Closed atennak1 closed 1 year ago
Thanks for submitting this @atennak1 🙏
I'm having a look at the code and sharing a couple of thoughts.
This looks great 🎉
Just one line to be tested: https://coveralls.io/builds/57227309/source?filename=lambda%2Futils.js#L166
I'll have another look and do some testing by Monday :)
I've run a few tests and it can easily take a couple of minutes for a new version to be ready, so I would increase the waiter total timeout. Say, from 5*24=120 seconds
(2 minutes) to 10*24=240 seconds
(4 minutes).
I'm checking with the Lambda team and applying this change myself asap, no action needed.
Quick update:
There are two components to the wait time: time for Lambda to create the snapshot and duration of the customer’s initialization code. The former is generally under five minutes, but occasionally can exceed that. The initialization code duration is customer-dependent and can run for up to 15 minutes.

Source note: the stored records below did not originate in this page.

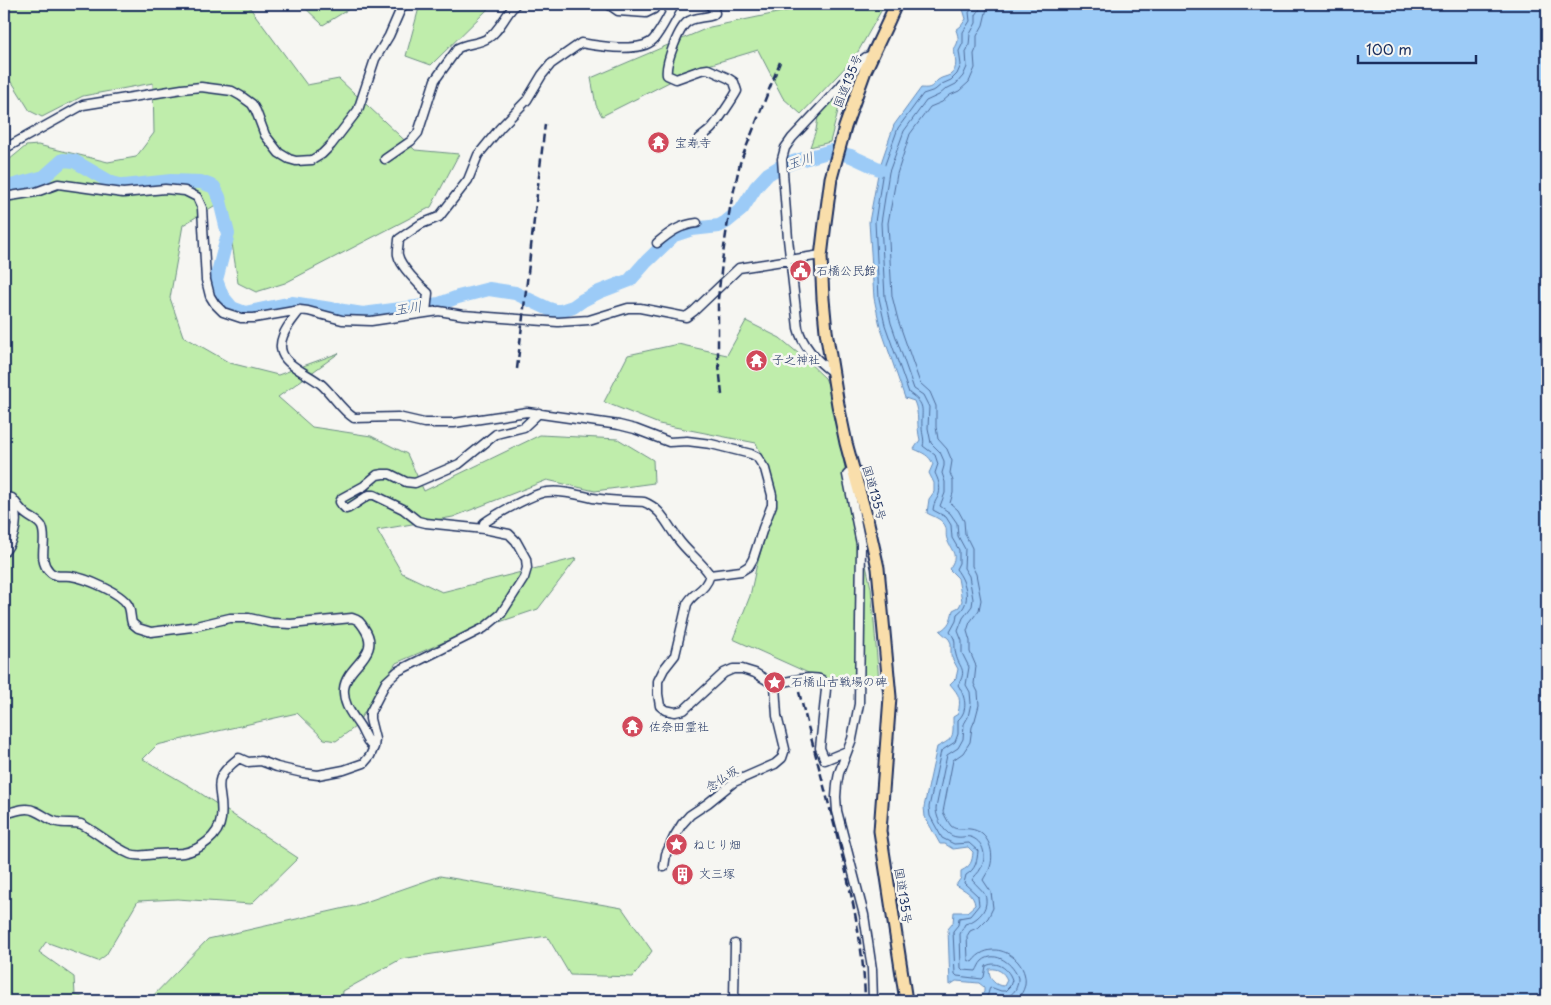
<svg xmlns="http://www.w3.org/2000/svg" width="1551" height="1005" viewBox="0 0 1551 1005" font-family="'Playpen Sans','Klee One',sans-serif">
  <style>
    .green { fill: #bfedab; stroke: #6d8e84 }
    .water { fill: #9ccbf7; stroke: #688dba; fill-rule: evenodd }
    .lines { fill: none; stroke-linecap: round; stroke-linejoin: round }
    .shore { stroke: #4f6d9b; stroke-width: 1 }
    .river { stroke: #9ccbf7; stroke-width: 14 }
    .minor-casing { stroke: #1b2f5e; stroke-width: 11 }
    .highway-casing { stroke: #1b2f5e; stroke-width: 15 }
    .minor { stroke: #f6f6f2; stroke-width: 8 }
    .highway { stroke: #f9deab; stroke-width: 11 }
    .rail { stroke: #1b2f5e; stroke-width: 2.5; stroke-dasharray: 8 4; stroke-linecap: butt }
    .labels { text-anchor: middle; stroke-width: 5; stroke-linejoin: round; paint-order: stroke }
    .street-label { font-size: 12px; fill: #1b2f5e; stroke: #f6f6f2 }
    .poi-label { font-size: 12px; fill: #1b2f5e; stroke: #f6f6f2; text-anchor: start }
    .water-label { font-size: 14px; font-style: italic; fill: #3b5684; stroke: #f6f6f2 }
  </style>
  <rect width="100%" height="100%" fill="#f6f6f2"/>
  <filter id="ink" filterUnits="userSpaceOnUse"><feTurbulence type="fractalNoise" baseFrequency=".02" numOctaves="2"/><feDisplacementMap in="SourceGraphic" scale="10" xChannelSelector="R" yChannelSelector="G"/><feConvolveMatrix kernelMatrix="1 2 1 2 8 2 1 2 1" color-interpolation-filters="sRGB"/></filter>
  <g filter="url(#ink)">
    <!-- green -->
    <path class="green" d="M4 4H247L307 85 339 79 415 150 459 154 431 207 285 283 256 292 238 283 229 223 222 201 183 225 170 298 183 336 230 363 278 375 339 353 278 397 312 427 371 436 407 454 424 491 540 435 618 439 653 460 654 483 595 491 547 480 453 517 377 530 402 573 442 592 577 558 538 609 458 636 396 663 355 727 336 741 324 739 297 713 157 745 143 759 191 787 298 858 251 904 177 899 138 901 106 955 98 961 46 942 39 952 74 977 75 995 96 1001H4V164L26 146 38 145 108 162 136 157 154 133 153 83 83 96 42 117 30 111 12 82 4 87Z
      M301 4H357L323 25Z
      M420 4H493L431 65 406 56Z
      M820 4H885L855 57 801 114 783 98 758 50 695 69 602 116 596 105 591 78 710 27Z
      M847 84 839 107 830 142 810 147 816 130 818 117Z
      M746 321 780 338 805 359 825 378 834 398 839 440 871 588 879 681 835 685 733 639 750 596 756 568 770 520 767 468 756 443 659 424 604 402 628 355 678 344 727 355Z
      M440 876 622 908 652 951 633 977 570 975 547 936 401 959 343 991 342 1001H148L208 939 354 906Z"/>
    <!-- water -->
    <path class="water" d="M972 4H1547V1001H978L984 992V987L979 983 956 981 950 985 948 929 953 923 954 912H967L975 905C974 894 964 890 956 885L961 878V871C971 866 972 862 973 852L968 847 953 849 945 844H940L925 817 924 807 937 747C955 738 953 737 953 717L958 714C961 698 960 696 950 684L956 678 958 669 951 656V643L949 639 940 631C949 626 951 620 953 610L959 607 962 601 958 578 949 569C960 554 951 552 947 539 945 534 948 529 944 524 940 518 932 516 927 513L929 499 934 492V483L929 473 933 464C929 455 923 453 914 449L920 440C916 425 920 415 914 401L905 398 880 326 874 298 869 222 879 169 894 125 921 88C933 89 931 86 938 80 942 77 946 77 950 75 959 69 955 58 954 49 959 42 959 38 956 30L961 26 966 19 963 9ZM989 969C998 968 1004 972 1007 980L1004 986C995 986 989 979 989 969Z"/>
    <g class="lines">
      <!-- shore -->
      <path class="shore" d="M974 4V8L969 12 970 21 963 32V43L959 51 961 65 957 74 951 80 942 84 935 90 923 94 898 128 883 170 875 222 879 298 885 325 909 393C927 405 921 409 922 427 922 435 925 439 923 446L935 455 938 464 935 473C938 479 941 487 939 494 937 500 934 501 933 510L946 517 951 525 952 538 959 550V563L956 569C966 582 973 603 957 614L956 621 950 632C958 642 953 644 956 655 959 668 968 669 958 685 965 696 969 710 958 720V734L955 742 941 751 929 807 930 816 942 838 954 844 969 843 978 851C977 861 976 869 966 875L964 883 978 896 979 905 970 916 959 918 958 925 953 931 955 974 957 976 982 979 984 977 986 966C997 960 1009 969 1012 980L1010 986 1005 991H1001L990 987 988 994 984 1001
        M981 4 980 9 976 15V23L970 34 969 45 966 52 967 67 963 76 956 84 946 89 939 95 926 101 904 131 889 172 881 223 885 297 891 323 914 389 923 395 929 407 928 428 931 443 940 452 944 461V466L942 473 945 482V493L940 506 950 513 957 523 958 536 965 549 964 568 969 576 973 599 972 606 963 618 958 631 962 641V653L969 667 966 685 970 692 971 703 968 717 964 724 963 739 958 748 947 755 936 808C936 819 945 836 957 837 963 838 967 835 973 838 984 843 987 857 981 868 979 873 974 876 972 880 976 885 982 889 985 895 990 909 977 921 965 924L960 934 961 968 963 970 976 971C978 968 979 964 982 961 996 949 1014 965 1018 978 1018 993 1009 999 995 996L991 1001
        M988 4 983 25 977 36V47L974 54 975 68 969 82 959 91 950 95 942 102 930 107 910 134 897 174 888 223 892 296 898 320 920 383 930 392 936 406V427L938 439 947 449 952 461 950 473 953 481V493L950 503 958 510 964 521 965 534 972 548V566L976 574 981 600 979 610 970 622 967 631 970 641V652L976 666 974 684 978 692 979 705 975 720 972 727 970 742 963 753 953 760 943 812C945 816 948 822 951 826 957 831 963 828 970 829 989 831 996 854 989 870 987 873 985 876 983 880L991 892 993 908 988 918 979 927 970 931 967 936 968 960 972 962C997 928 1047 974 1015 1001"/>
      <!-- river -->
      <path class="river" d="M4 188 44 177 63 160 74 161 112 183 124 186 171 181 201 182 214 187 219 197 228 234 216 280 222 296 232 308 245 313 292 303 363 314 439 304 458 297 489 289 515 293 549 309 558 312 573 307 583 300 599 292 630 280 645 263 674 235 692 229 719 226 726 222 742 209 756 187 768 174 778 168 793 162 831 151 851 156 879 169"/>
      <defs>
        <path id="minor" d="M608 4 618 11 646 13 654 9 656 4
          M695 143C700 137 706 134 711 129 716 124 734 97 737 91L734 82 728 78 708 69 701 70 676 79 667 75C665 64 679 26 689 21 696 17 705 18 713 15L715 13 714 9 708 4
          M4 149 83 105 182 89 201 87 232 91 241 96 252 104 256 111 265 135 279 153 289 159 296 161 312 160 322 154 331 145 358 110 375 59 389 36 403 4
          M385 159 411 141 418 133 435 80 458 48C468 43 479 44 488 38 499 32 506 13 516 4
          M4 197 36 192 58 184 123 193 165 189 185 191 197 197 202 208 206 280 210 296 215 304 223 312 241 318H254L300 310 308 311 342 320 371 321 439 311 463 315 558 322 589 320 628 308H640L686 317 694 311 739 268 821 255
          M657 243C670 232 680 225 697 223
          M300 310C294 318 286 327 283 336 272 363 306 371 322 385 333 395 341 410 354 418L398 417 424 423H454L527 412 619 425 635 429 669 442 687 441 711 444 751 454 757 457 765 469 772 495V505L763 528 753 559 749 566 741 571 710 575
          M426 312 428 293C420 286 400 266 398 255 397 251 399 244 399 239L421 224 439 217 468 180 478 155 500 128 527 100 542 75 551 64 581 43C597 46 640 53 653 40 662 30 668 15 675 4
          M832 372C817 361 803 347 798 328L788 239 782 159 785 148 792 138 840 87 861 61 866 57 873 55
          M853 469 847 475 861 544 859 704 852 739 839 773 837 784 836 797 837 811 864 915 872 969 873 1001
          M4 496C8 501 13 507 15 513 18 526 12 543 4 552
          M5 497 12 498C17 504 21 511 27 515 32 519 39 521 42 527 48 541 37 559 49 571 55 578 63 575 71 576 85 578 120 592 128 605 131 610 130 617 132 623L138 628 151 632 192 627 230 618H249L272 623 291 624 352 618C359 620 360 622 364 628 383 655 346 665 344 689 343 704 351 713 359 725 364 732 366 743 374 747
          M484 529V523C495 515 534 493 547 492 562 490 578 495 593 498 609 501 627 501 644 502 662 509 667 525 678 539 688 553 701 561 710 575 705 592 694 591 687 604L675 655 664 669 658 681V694L660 706 665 710 675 712 684 710 724 673 733 669H742L755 673 775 685
          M775 685C786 681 811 675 822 680L826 689 820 748 825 760 847 751
          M4 814C14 812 25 806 35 811 43 814 48 820 57 822 65 824 73 822 81 824 98 833 113 847 130 854 137 857 149 855 157 854 165 853 175 854 183 853 200 850 219 836 221 819 225 788 206 783 239 758L248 762 261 761 277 767 303 773 318 775 344 770 364 763 370 756 374 747 375 739 370 719V713L386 682 398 671 484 628 501 614 524 578 527 568 526 559 516 541 509 534 484 529 426 523 418 521 403 509 374 495H369L349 508 346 509 342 505 340 502 342 498 364 486 377 475 383 474H390L406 482 415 483 459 464 496 434 524 427 539 413
          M664 867 666 854 674 837 682 824 690 815 708 803 734 782 775 764 782 758 785 749 777 716 775 685
          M735 1001 734 998 735 944"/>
        <path id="highway" d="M896 4 888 22 865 71 845 127 831 178 825 223 821 257 823 299 826 331 838 405 846 443 868 523 878 568 890 697 880 831 906 1001"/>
      </defs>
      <!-- minor casing -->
      <use href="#minor" class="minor-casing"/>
      <!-- highway casing -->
      <use href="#highway" class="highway-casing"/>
      <!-- minor -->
      <use href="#minor" class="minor"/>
      <!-- highway -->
      <use href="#highway" class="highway"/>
      <!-- rail -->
      <path class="rail" d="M517 369 545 124
        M722 395 718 356V299L723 254 730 208 740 163 780 62
        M799 692C812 742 826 793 839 843 852 896 864 947 865 1001"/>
    </g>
  </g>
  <!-- icons -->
  <defs>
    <symbol id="temple-disc" viewBox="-11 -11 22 22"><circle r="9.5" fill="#d1495b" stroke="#f6f6f2"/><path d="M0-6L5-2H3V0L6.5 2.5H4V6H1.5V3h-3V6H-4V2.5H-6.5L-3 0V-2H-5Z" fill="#fff"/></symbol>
    <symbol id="civic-disc" viewBox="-11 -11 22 22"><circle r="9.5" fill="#d1495b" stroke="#f6f6f2"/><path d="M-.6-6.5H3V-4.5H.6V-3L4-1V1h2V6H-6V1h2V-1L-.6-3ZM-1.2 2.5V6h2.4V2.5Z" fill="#fff"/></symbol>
    <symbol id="sight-disc" viewBox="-11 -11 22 22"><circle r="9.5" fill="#d1495b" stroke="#f6f6f2"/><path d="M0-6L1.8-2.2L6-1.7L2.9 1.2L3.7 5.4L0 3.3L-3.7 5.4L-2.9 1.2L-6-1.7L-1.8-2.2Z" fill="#fff"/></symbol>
    <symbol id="building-disc" viewBox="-11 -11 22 22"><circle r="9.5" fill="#d1495b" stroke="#f6f6f2"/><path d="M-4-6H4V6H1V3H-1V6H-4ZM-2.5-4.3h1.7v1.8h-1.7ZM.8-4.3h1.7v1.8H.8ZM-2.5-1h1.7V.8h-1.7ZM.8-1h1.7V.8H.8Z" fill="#fff"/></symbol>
  </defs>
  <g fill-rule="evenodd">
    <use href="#temple-disc" x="646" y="130" width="25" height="25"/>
    <use href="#civic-disc" x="788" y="258" width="25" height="25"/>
    <use href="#temple-disc" x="744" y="348" width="25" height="25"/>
    <use href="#sight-disc" x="762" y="670" width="25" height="25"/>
    <use href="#temple-disc" x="620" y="714" width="25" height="25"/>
    <use href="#sight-disc" x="664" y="832" width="25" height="25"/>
    <use href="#building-disc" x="670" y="862" width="25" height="25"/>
  </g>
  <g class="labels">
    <!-- street labels -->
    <g class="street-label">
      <text transform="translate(848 81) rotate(-68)" y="4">国道135号</text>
      <text transform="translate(874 493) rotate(74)" y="4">国道135号</text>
      <text transform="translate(722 779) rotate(-34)" y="4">念仏坂</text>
      <text transform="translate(903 896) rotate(81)" y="4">国道135号</text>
    </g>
    <!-- poi labels -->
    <g class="poi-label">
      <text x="675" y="147">宝寿寺</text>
      <text x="816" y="275">石橋公民館</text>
      <text x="772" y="364">子之神社</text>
      <text x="791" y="686">石橋山古戦場の碑</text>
      <text x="649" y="731">佐奈田霊社</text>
      <text x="693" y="849">ねじり畑</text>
      <text x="699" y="878">文三塚</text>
    </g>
    <!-- water labels -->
    <g class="water-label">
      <text transform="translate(800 161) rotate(-18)" y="5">玉川</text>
      <text transform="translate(408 308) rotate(-8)" y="5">玉川</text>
    </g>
  </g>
  <!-- margin -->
  <rect width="1551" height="1005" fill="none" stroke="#f6f6f2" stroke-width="20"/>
  <rect x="10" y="10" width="1531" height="985" fill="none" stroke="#1b2f5e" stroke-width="2" filter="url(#ink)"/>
  <!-- scale -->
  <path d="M1358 55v8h118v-8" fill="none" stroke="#1b2f5e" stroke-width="2.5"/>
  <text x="1366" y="55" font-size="15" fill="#1b2f5e" stroke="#f6f6f2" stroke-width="4" paint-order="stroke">100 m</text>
</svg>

Based on this feedback, I'm afraid the best approach would be moving the waiter to state machine, between the Initializer and the Executor (instead of within the Executor) to avoid paying for idle and potentially timing out the Executor.
But that sounds too complex - and not worth the cost of the additional state transitions for the majority of customers who're not using SnapStart. So I think we'll be fine with increasing maxAttempts
to cover the maximum invocation time for the Executor function (10*90=900seconds
).
I noticed when benchmarking Lambda's new SnapStart feature that aliases take awhile to become active. Without this change the executor step would fail due to something along the lines of "invalid function state pending". In my testing it takes upwards of 2 minutes for a power factor alias to become active when SnapStart is enabled. I'm guessing this is because Lambda needs to take a VM snapshot of every new execution-environment (power factor).
I tested this with unit tests and empirically against a SnapStart enabled Lambda function.